Yes, anything loaded ahead of time (between levels, before a boss fight, etc) would be heavier/more optimal stuff, but decoding-resource-light compression could be an attractive alternative to areas you'd otherwise have to use uncompressed textures. (be it an RLE derivative or something else . . . or perhaps use column or line based RLE selectively on a per-texture basis -you'd really need textures catering well to RLE for decent results in either case -the examples of, apparently, RLE encoded FMV on the MCD obviously use almost a complete lack of dithering and possibly additional preprocessing to cater even better to RLE, and use full-frame bitmaps rather than smaller textures, so much tending towards better compression ratios, plus you have the sub-CPU and ASIC to help out there too)
Doing a 4-bit specific RLE format could be particularly attractive for smaller/medium sized objects (or anything that doesn't have considerable amounts of solid color lines -or dithered pairs if you did RLE on a paired pixel basis) since you could use 1 byte with the 1st nybble defining the color and the 2nd defining the length of pixels to fill (1 to 16) and only wasting 4-bits for each case of a single pixel rather than 12 (compared to uncompressed 4-bpp graphics), and you'd rarely need more than 16 pixels in a row anyway.

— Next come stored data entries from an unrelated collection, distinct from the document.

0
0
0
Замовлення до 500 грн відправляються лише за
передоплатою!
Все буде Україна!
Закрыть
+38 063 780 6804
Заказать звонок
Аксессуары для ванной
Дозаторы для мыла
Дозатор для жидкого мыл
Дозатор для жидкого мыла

But back to the issue of slow ROM, that's also where DMA directly to VRAM would be important (games with lots of on the fly animation with VRAM maxed out, so no compression or light compression). I think it was mentioned that SFII uses a ton of uncompressed sprite animation that gets DMA'd straight from ROM . . . so if DMA DOES ever need ROM faster than the 68k needs, you might have some games where you couldn't DMA graphics from ROM. (of course, most such games would be rather large in general, and thus tend to be later games, facilitating faster ROM at low cost, with most small/early games tending to load everything into VRAM beforehand)
And yes, CRAM updates would be trivial to buffer as mentioned before. (also noted was that CRAM DMA would need significantly faster access times than normal graphics block transfer)
bloodflowers
02-28-2012, 05:21 PM
I just reprogrammed a Mega Turrican US cart so that it works on a Japanese unmodified console - problem is I'm seeing odd instances of full screen corruption like it didn't read the tiles or map data quickly enough - just does it for a frame. Do you think it might be EPROM speed? I used a 27C800-120 chip. Just ordered a few 100s but I keep reading that 150 'should' be OK.
Has anyone seen this happen before? I suppose it's possible I have a somewhat flaky C800 but..
150ns is on the bleeding edge for DMA, 200ns will have faulty DMAs. 120ns and lower should work fine
bloodflowers
03-06-2012, 01:34 PM
150ns is on the bleeding edge for DMA, 200ns will have faulty DMAs. 120ns and lower should work fine
Well I swapped it for a 100ns chip, seems less glitchy but still the occasional glitch on screen and hangs from time to time. It's a strange one, I took the Mega Turrican US rev, changed the region and fixed the checksum, byteswapped it and am running it on a known good system. I'd love to know just how fast the original ROM was, but there's no part number on it - just the datestamp and EPR number.
Maybe it's the make of chip - what are people using these days? Does anywhere sell dev boards with on board flash I could use instead? It needs to fit inside the original cart casing though with no modifications.